И городу посчастливилось, ибо с наступлением вечера темнота как бы вытеснила туман, и он вдруг рассеялся. Итак, высокого гостя можно было встретить при подобающем освещении. Почти весь город толпился теперь на улицах в ожидании готовящегося зрелища. На площади перед ратушей на высоких, сколоченных из тесаных досок подмостках, предназначенных для прибывшей в город духовной и светской знати, еще постукивали молотками мастера и подмастерья.
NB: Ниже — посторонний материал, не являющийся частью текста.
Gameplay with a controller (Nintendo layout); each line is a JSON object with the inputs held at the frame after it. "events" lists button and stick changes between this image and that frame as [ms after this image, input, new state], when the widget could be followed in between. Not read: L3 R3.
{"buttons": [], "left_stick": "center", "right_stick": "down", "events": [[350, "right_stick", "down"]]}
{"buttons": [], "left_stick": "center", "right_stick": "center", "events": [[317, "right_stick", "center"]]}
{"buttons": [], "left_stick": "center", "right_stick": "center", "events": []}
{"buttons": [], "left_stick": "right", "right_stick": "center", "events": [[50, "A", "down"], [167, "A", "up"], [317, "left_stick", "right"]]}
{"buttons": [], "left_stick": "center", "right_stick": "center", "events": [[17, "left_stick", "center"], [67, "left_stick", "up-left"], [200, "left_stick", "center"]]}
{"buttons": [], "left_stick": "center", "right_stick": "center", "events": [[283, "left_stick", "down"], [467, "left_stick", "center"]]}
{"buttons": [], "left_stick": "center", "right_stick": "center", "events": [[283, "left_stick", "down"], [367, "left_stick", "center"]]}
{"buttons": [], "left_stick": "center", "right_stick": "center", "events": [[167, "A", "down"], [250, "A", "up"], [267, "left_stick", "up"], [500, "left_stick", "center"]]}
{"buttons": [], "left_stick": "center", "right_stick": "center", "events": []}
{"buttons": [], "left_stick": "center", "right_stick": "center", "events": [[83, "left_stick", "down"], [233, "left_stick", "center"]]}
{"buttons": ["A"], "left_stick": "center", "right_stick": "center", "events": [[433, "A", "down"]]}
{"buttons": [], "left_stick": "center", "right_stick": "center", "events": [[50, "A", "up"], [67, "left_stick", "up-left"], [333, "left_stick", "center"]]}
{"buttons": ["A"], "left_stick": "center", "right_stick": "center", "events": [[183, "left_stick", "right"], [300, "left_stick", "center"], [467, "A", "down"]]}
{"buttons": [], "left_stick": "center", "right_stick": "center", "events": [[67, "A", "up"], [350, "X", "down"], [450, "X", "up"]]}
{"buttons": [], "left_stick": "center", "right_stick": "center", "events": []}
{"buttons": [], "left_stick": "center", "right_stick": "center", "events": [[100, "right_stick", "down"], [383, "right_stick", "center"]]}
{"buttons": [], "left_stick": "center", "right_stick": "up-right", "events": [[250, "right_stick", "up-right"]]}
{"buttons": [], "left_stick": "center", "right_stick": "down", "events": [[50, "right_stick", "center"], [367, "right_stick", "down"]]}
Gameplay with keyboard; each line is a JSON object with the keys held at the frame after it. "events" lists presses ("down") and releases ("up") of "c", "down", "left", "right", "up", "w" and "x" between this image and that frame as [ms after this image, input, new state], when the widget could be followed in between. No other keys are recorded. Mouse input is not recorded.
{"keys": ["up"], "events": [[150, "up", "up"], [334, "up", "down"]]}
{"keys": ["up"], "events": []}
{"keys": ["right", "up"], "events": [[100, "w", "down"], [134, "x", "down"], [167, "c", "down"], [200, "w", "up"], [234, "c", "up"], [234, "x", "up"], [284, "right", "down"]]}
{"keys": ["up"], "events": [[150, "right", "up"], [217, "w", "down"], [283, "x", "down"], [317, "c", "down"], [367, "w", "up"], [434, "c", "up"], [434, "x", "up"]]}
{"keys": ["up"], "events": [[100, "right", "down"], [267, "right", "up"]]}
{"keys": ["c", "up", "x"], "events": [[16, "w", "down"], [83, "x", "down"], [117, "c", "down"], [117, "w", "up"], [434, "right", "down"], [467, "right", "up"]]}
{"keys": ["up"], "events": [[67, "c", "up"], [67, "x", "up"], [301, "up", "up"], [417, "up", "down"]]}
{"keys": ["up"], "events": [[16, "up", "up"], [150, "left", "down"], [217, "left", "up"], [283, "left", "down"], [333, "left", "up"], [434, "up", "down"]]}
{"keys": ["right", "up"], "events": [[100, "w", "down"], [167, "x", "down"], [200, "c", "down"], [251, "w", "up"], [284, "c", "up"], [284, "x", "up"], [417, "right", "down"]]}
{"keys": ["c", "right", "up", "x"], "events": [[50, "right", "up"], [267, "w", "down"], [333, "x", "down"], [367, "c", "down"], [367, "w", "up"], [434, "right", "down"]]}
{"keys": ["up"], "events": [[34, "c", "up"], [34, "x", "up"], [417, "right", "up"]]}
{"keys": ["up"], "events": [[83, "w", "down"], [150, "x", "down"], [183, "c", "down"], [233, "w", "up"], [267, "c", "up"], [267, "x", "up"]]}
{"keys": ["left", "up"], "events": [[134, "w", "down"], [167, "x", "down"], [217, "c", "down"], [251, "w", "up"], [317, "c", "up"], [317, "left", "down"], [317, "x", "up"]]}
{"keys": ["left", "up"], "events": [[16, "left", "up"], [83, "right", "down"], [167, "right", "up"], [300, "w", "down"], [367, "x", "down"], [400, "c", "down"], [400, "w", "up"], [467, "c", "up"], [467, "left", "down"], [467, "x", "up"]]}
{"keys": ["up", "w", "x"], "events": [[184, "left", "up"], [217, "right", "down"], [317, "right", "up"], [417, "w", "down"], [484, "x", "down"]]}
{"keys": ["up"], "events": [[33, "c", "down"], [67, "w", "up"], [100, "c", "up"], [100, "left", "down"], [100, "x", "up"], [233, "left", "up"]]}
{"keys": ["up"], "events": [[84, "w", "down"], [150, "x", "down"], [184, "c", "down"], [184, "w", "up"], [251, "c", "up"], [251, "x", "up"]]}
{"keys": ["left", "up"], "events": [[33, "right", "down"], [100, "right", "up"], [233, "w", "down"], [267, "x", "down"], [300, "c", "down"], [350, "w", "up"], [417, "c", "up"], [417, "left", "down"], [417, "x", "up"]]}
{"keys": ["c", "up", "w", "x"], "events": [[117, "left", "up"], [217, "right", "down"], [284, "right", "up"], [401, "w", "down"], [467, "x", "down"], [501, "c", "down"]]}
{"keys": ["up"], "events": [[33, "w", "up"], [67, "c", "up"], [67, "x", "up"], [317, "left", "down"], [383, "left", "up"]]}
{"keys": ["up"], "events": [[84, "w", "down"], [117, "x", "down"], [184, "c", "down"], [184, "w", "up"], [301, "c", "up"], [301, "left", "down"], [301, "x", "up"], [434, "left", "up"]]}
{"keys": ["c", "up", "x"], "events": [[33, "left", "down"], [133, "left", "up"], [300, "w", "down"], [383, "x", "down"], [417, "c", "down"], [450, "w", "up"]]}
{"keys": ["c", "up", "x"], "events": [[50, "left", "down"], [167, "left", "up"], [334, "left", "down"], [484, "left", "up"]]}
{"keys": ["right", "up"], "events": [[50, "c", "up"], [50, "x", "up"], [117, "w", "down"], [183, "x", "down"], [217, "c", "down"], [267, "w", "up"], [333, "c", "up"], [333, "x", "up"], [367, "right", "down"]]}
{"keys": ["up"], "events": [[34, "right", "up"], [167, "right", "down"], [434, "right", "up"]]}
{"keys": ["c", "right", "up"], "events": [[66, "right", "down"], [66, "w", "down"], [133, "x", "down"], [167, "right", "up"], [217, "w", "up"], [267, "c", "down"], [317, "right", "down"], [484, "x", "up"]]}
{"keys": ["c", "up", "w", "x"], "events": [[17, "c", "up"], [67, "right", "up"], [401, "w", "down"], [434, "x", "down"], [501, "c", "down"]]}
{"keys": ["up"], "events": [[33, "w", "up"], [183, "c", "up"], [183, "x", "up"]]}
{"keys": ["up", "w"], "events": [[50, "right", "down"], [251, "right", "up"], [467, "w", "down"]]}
Особенно много было духовенства, поскольку с самого начала ноября в Констанце шел вселенский собор, и, в то время как светские вельможи пребывали в большинстве своем в Аахене, куда съехались на коронацию, священнослужители ожидали великого государя в Констанце.
Здесь же остановился и сербский деспот Стефан Лазаревич вместе со свитою. Ему, правда, приличествовало бы находиться в Аахене, да он и сам туда стремился, но, сильно разболевшись некстати, долго пролежал дома, в Смедереве: привязалась к нему желтуха, пришлось настой пить пз корней и трав, чтобы хворь из крови выгнать. Словом, тронулся он в путь с опозданием и прибыл в Констанц всего за несколько дней до рождества. И даже этот путь не смог на коне проделать, а, к великому стыду своему, ехал в коляске, будто слабая женщина, — опоздать сюда к въезду Сигизмунда ему не хотелось. Хотя со времени фейерварского соглашения никаких размолвок между ними не было, опаздывать он не желал, ибо государь начал весьма прислушиваться к тем наветам, что нашептывали ему враги деспота. По крайней мере, так сообщал верный Лазаревичу граф Фридрих Цилли, круживший, и не без успеха, возле императора. А ныне, когда на восточных окраинах страны все заметнее шевелились турки, Лазаревичу вовсе нежелательна была грызня с государем. Поэтому он явился в Констанц в сопровождении знатной и парадной свиты, желая и этим подчеркнуть почтение свое к сюзерену; впрочем, пышность и многочисленность его витязей должны были также показать, кому следует, могущество деспота и его богатство… Прибыв, он узнал, что Сигизмунд в Аахене, и хотел было двинуться ему навстречу, но пфальцский граф Людвиг, ожидавший императора в качестве хозяина, отговорил его.
— На твоей милости лица нет! — сказал он ему. — Его величество император уже тому порадуется, что ты, хоть и болен, а все же приехал сюда, в Констанц. Притом у нас нужда есть в твоем голосе, уж больно верховодит духовенство в соборе. Видно, его святейшество Иоанн Двадцать третий папой остаться желает, вот и нагнал попов сюда великое множество…
— Мы с ними еще потягаемся! — сказал деспот.
Но совета графа Людвига послушался и остался в Констанце.
Вечером, в канун рождества, когда всадники, посланные на разведку, возвратились с вестью, что Сигизмунд стоит на окраине города, деспот находился на подмостках в обществе графа Людвига и кардинала Пьера д’Альи, который на торжественном въезде императора представлял папу Иоанна XXIII. Воины Лазаревича при полном параде выстроились у подмостков. Дорога, по которой надлежало пройти шествию, была залита красным заревом, и площадь перед ратушей казалась единым морем света: факельщики стояли так тесно, что почти касались друг друга локтями. На берегу Рейна пылали громадные факелы, небо от них стало багровым, словно весь город пылал. Городской совет не ударил в грязь лицом, причин стыдиться у старейшин не было.